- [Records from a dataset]
++++++++++++++++++++

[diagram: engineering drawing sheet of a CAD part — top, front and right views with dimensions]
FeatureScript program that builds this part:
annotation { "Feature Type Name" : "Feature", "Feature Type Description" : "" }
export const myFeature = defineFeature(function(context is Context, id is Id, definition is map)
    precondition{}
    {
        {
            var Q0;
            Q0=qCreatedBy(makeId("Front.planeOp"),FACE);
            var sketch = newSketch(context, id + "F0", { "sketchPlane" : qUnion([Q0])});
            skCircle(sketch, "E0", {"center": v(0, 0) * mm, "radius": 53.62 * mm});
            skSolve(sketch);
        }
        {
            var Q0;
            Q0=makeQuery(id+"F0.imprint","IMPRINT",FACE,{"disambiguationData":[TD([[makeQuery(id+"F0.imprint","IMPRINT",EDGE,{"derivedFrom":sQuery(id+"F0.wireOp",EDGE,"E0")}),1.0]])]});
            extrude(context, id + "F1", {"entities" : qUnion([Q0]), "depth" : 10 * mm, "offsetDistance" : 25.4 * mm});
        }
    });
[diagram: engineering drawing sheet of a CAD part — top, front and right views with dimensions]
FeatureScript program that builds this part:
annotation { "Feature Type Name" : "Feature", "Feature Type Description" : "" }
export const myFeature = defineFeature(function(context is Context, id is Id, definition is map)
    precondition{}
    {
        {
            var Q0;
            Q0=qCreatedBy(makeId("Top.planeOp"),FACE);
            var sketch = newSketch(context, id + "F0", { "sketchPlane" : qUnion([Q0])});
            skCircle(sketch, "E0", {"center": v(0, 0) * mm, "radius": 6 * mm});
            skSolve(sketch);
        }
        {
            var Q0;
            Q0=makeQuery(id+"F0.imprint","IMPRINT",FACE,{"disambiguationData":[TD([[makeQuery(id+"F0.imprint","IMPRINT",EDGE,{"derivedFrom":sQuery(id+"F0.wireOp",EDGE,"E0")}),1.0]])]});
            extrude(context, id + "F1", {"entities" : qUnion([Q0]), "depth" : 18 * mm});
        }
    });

++++++++++++++++++++

- [Task instructions]
Rewrite all the rows above, swapping "builds" for "generates" and leaving everything else unchanged.

- [Full solution]
[diagram: engineering drawing sheet of a CAD part — top, front and right views with dimensions]
FeatureScript program that generates this part:
annotation { "Feature Type Name" : "Feature", "Feature Type Description" : "" }
export const myFeature = defineFeature(function(context is Context, id is Id, definition is map)
    precondition{}
    {
        {
            var Q0;
            Q0=qCreatedBy(makeId("Front.planeOp"),FACE);
            var sketch = newSketch(context, id + "F0", { "sketchPlane" : qUnion([Q0])});
            skCircle(sketch, "E0", {"center": v(0, 0) * mm, "radius": 53.62 * mm});
            skSolve(sketch);
        }
        {
            var Q0;
            Q0=makeQuery(id+"F0.imprint","IMPRINT",FACE,{"disambiguationData":[TD([[makeQuery(id+"F0.imprint","IMPRINT",EDGE,{"derivedFrom":sQuery(id+"F0.wireOp",EDGE,"E0")}),1.0]])]});
            extrude(context, id + "F1", {"entities" : qUnion([Q0]), "depth" : 10 * mm, "offsetDistance" : 25.4 * mm});
        }
    });
[diagram: engineering drawing sheet of a CAD part — top, front and right views with dimensions]
FeatureScript program that generates this part:
annotation { "Feature Type Name" : "Feature", "Feature Type Description" : "" }
export const myFeature = defineFeature(function(context is Context, id is Id, definition is map)
    precondition{}
    {
        {
            var Q0;
            Q0=qCreatedBy(makeId("Top.planeOp"),FACE);
            var sketch = newSketch(context, id + "F0", { "sketchPlane" : qUnion([Q0])});
            skCircle(sketch, "E0", {"center": v(0, 0) * mm, "radius": 6 * mm});
            skSolve(sketch);
        }
        {
            var Q0;
            Q0=makeQuery(id+"F0.imprint","IMPRINT",FACE,{"disambiguationData":[TD([[makeQuery(id+"F0.imprint","IMPRINT",EDGE,{"derivedFrom":sQuery(id+"F0.wireOp",EDGE,"E0")}),1.0]])]});
            extrude(context, id + "F1", {"entities" : qUnion([Q0]), "depth" : 18 * mm});
        }
    });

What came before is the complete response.